鋼体化後
出典: フリー百科事典『ウィキペディア(Wikipedia)』 (2020/07/08 03:35 UTC 版)
鋼体化後の本形式は、伊丹線では2両編成で、甲陽線では2両編成及び単行で使用された。2両編成を組む場合は90 - 91、92 - 93の組み合わせで組むことが多く、このため端数となる95については、予備車扱いとなって営業運転に出る機会が減少した。もっとも、1950年代後半から1960年代初頭にかけての甲陽線では地上設備の制約から本形式と300形のうち電動車で残った316 - 319の2形式しか運用できなかったことから、95が夜間の単行運用に充当されることもあった。また、90 - 91については、1961年に中間部の運転台を撤去して狭幅の貫通路を設け、2両固定編成化された。この結果、95が連結できる相手は両運転台で残った92・93に限られるようになり、運行機会がさらに減少した。1962年1月に1形で最後まで残った32が廃車されると、本形式が阪急で最も車齢の高い車両となった。 1960年代初頭の伊丹線では、塚口駅の構内配線の関係から車両の増結が困難であったため、本形式は96形とともに伊丹線の主力車として、宝塚線から転じた小型車グループの320形・500形(2代目)・550形の各形式や、神戸本線から応援入線する900形・920・800系の17m車グループとともに、朝のラッシュ時には全線複線のメリットを生かして3km前後の区間で6列車運行を行うという頻発運転を実施していた。
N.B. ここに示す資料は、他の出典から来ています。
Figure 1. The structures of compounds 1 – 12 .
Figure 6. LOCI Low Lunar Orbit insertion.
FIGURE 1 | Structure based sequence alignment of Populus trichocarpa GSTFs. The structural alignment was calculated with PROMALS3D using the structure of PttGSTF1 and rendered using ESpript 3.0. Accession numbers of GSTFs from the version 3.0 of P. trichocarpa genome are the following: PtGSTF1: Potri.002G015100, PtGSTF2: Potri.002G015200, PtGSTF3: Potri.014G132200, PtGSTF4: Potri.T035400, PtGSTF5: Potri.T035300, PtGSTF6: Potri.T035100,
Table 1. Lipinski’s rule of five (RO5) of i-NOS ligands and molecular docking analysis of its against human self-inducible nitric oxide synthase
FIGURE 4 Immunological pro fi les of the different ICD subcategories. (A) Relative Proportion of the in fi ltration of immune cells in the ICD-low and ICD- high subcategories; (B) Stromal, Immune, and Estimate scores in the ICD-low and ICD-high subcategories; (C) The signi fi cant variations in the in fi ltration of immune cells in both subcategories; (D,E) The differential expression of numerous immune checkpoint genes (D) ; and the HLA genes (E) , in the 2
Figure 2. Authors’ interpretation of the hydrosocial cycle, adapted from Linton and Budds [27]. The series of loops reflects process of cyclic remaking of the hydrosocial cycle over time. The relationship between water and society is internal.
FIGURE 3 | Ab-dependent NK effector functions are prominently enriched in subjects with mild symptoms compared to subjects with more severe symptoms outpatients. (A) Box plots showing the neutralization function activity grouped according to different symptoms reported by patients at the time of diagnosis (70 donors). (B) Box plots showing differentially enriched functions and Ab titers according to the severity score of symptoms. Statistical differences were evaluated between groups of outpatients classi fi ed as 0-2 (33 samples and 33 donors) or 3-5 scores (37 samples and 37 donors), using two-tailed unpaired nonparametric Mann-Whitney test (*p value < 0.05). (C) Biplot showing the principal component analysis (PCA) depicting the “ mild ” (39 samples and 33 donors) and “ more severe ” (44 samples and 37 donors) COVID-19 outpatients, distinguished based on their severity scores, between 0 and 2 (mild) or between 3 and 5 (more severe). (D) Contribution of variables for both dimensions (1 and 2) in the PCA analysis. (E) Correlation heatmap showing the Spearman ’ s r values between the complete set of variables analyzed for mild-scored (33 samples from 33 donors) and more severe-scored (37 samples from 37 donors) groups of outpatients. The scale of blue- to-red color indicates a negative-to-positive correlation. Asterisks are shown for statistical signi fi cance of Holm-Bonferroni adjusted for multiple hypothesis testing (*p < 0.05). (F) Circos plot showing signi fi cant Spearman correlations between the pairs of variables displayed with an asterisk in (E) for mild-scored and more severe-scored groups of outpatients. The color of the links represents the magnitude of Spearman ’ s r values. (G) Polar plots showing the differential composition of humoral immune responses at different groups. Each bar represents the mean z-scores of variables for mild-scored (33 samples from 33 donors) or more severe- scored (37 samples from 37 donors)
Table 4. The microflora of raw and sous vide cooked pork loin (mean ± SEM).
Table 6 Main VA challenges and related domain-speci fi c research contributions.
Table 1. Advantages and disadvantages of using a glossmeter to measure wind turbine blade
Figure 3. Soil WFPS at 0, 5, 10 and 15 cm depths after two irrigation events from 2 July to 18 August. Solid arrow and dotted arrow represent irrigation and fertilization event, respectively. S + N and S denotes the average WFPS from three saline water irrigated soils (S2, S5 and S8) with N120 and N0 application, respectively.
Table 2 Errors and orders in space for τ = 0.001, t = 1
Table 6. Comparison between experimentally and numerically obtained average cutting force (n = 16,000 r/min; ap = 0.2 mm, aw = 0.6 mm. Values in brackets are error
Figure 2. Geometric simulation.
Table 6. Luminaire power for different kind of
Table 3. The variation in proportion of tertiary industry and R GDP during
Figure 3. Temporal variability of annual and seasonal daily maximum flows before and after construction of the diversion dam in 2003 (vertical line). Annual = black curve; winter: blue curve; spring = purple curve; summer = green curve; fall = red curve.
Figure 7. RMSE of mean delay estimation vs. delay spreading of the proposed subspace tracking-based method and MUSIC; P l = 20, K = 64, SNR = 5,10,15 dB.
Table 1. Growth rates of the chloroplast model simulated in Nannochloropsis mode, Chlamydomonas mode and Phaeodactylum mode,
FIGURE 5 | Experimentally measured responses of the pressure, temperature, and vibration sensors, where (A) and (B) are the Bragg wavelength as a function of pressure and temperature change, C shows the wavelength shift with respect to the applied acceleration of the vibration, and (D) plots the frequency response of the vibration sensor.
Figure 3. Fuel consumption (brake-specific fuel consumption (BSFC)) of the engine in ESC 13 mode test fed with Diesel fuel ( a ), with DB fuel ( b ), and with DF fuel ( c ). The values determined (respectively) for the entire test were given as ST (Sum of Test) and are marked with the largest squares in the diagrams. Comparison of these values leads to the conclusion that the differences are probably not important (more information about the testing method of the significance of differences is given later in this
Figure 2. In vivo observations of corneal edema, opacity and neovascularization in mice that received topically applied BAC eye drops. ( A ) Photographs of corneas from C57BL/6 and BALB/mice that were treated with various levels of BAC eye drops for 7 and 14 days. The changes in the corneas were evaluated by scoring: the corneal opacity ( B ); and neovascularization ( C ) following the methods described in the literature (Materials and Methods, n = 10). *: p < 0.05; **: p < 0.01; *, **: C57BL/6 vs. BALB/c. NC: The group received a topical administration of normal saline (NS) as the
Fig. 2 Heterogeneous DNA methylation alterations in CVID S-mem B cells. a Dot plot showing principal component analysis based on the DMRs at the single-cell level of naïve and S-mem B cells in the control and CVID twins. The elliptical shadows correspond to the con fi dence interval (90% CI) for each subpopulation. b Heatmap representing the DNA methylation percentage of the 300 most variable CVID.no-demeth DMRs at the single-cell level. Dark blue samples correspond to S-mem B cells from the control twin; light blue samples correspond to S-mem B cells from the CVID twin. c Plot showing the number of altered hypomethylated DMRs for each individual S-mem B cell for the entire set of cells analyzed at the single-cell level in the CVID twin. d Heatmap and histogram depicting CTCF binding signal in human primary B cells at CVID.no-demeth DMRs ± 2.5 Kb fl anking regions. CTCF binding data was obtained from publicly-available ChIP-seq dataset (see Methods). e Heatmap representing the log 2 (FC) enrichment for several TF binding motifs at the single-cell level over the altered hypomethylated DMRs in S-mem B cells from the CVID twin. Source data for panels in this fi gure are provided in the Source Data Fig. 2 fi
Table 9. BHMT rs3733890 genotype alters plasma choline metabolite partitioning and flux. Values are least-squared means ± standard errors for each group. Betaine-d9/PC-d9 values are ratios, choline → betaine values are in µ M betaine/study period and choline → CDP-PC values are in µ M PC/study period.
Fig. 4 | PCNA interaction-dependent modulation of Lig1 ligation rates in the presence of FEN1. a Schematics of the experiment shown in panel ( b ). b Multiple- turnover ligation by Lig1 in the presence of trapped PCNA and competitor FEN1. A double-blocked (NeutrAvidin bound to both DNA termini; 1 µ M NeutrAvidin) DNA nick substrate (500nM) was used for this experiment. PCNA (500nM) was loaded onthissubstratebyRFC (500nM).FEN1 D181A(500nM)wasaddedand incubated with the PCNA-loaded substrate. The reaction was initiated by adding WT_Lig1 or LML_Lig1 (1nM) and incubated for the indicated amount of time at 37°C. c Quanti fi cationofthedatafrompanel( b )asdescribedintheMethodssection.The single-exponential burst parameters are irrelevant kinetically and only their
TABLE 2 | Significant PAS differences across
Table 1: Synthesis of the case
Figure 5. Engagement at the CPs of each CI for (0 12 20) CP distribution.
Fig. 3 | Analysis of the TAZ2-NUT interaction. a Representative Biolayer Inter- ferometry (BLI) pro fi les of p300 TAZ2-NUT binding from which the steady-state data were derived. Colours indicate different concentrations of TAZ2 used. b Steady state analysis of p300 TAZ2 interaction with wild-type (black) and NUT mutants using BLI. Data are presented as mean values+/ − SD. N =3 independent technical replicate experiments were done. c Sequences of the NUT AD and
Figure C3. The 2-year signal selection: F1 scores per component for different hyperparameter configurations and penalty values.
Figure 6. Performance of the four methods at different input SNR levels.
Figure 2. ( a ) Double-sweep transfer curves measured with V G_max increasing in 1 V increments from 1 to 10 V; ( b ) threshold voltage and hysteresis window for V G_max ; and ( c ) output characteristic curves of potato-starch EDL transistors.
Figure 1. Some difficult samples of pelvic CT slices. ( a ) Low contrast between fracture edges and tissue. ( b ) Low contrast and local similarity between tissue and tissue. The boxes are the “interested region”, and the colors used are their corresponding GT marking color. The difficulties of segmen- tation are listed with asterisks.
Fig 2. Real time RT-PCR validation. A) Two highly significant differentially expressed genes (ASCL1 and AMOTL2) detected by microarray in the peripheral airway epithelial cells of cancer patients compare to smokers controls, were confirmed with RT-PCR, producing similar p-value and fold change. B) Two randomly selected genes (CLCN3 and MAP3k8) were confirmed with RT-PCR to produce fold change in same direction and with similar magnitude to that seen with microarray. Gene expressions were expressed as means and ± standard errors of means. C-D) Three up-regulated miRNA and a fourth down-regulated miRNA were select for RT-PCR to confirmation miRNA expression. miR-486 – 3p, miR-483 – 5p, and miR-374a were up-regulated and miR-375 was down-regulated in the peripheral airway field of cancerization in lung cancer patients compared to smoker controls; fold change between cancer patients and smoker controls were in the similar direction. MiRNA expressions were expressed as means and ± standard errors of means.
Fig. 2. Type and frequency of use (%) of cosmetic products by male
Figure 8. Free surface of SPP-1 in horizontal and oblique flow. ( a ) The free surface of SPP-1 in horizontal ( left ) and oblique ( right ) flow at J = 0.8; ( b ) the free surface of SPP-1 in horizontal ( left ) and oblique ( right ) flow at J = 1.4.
1963年に316 - 319が廃車された後は、甲陽線と伊丹線で共通運用を組む形式が320・500の両形式が主となったことから、本形式は96形とともに2両編成で伊丹線専用となった。 この時期には伊丹線の輸送力増強を目的として、95を中間車化改造した上で90と91の間に組み込み、3両編成化する計画もあったが、すでに神宝線の架線電圧の1,500Vへの昇圧を控えた時期であったことから、実現には至らなかった。 本形式は、96形や当時神戸線所属の小型車と同様に昇圧対象から外され、西宮車庫の入換車となった93を除く4両は、1965年11月29日付けで休車となり園田駅大阪寄にあった側線に1年ほど留置ののち、1966年11月末に西宮車庫に回送されて同年12月1日付で90 - 92・95の4両が廃車、90 - 91、95の3両は1967年1月末に解体された。92は、車体が西宮車庫で詰所に転用され、しばらく残されていたが後年解体されている。 なお、入換車となった93は、昇圧直前まで入換車として西宮車庫で使用されたため、廃車は昇圧後の1967年10月17日であった。